DevilsAvocado said:
Thank you very much for this Demystifier. In an earlier thread, I did find it necessary to defend Griffiths as not being a crackpot. After all, he is a Professor of Physics at Carnegie Mellon University.
But now, I'm not so sure about this...
If Griffiths has made a mistake, where could it be? On the one hand, CH is not a realistic theory, so it seems that it could escape the Bell theorem.
In
http://quantum.phys.cmu.edu/CQT/chaps/cqt24.pdf (p289) he writes that "Thus the point at which the derivation of (24.10) begins to deviate from quantum principles is in the assumption that a function ##\alpha(w_{a}, \lambda )## exists for different directions ##w_{a}##."
Well, so far I think what he says is ok, since Bell's point is indeed that these exist only if local realism holds, and quantum mechanics is not a local realistic theory.
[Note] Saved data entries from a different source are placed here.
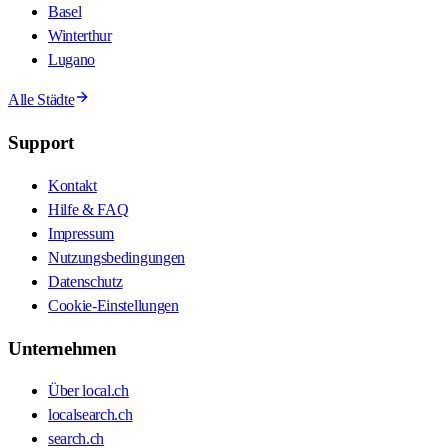
Basel
Winterthur
Lugano
Alle Städte
Support
Kontakt
Hilfe & FAQ
Impressum
Nutzungsbedingungen
Datenschutz
Cookie-Einstellungen
Unternehmen
Über local.ch
localsearch.ch
search.ch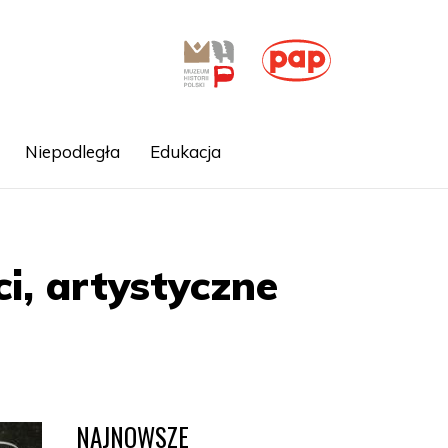
Niepodległa
Edukacja
i, artystyczne
NAJNOWSZE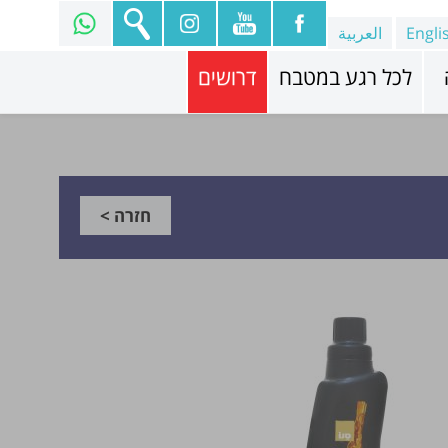
Engli
العربية
לכל רגע במטבח
דרושים
חזרה >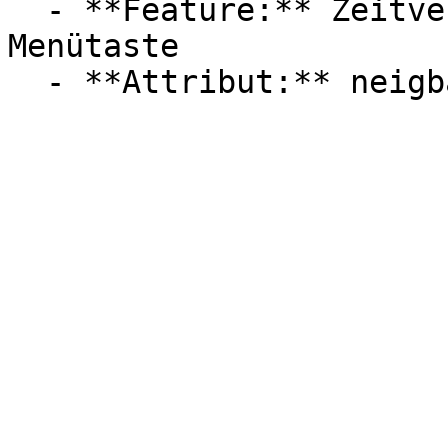
  - **Feature:** Zeitverzögerung, HDR, Spielmodus, 
Menütaste
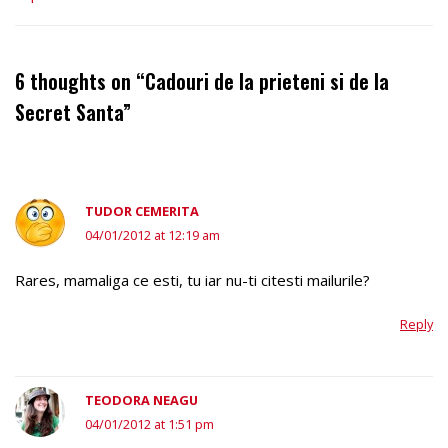
6 thoughts on “Cadouri de la prieteni si de la
Secret Santa”
TUDOR CEMERITA
04/01/2012 at 12:19 am
Rares, mamaliga ce esti, tu iar nu-ti citesti mailurile?
Reply
TEODORA NEAGU
04/01/2012 at 1:51 pm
Then he says "The claim is sometimes made that quantum theory must be nonlocal simply because its predictions violate (24.10). But this is not correct. First, what follows logically from the violation of this inequality is that hidden variable theories, if they are to agree with quantum theory, must be nonlocal or embody some other peculiarity. But hidden variable theories by definition employ a different mathematical structure from (or in addition to) the quantum Hilbert space, so this tells us nothing about standard quantum mechanics."
This seems fishy, because
http://arxiv.org/abs/0901.4255 argues that the Bell theorem is compatible with quantum mechanics, since the wave function itself can serve as the hidden variable. It is simply that if one accepts "realism", then the wave function is nonlocal. So I don't think the Bell inequality is incompatible with quantum mechanics. Perhaps it is here that Griffiths has made a mistake.
Nonetheless, in the broader sense, it seems that Griffiths could be right, and CH could be local since it does seem to reject realism (ie. Griffiths's definition of "realism" is not common sense realism). Hohenberg's introduction to CH
http://arxiv.org/abs/0909.2359, for example, says CH is not realistic theory - which given how some versions of Copenhagen don't favour realism - CH could I think be argued to be Copenhagen done right.
But exactly how is locality retained in CH? Hohenberg says it's because there is no single framework in CH in which Eq 11
http://arxiv.org/abs/0909.2359 is satisfied. Can that be the explanation? It seems it is not satisfied in the orthodox shut-up-and-calculate Copenhagenish view, but that doesn't make shut-up-and-calculate local. So is the explanation instead that P(A,B,a,b), where a and b range over non-commuting observables does not exist in any single framework?
What I'm asking is: in CH is the Bell inequality violated in any single framework?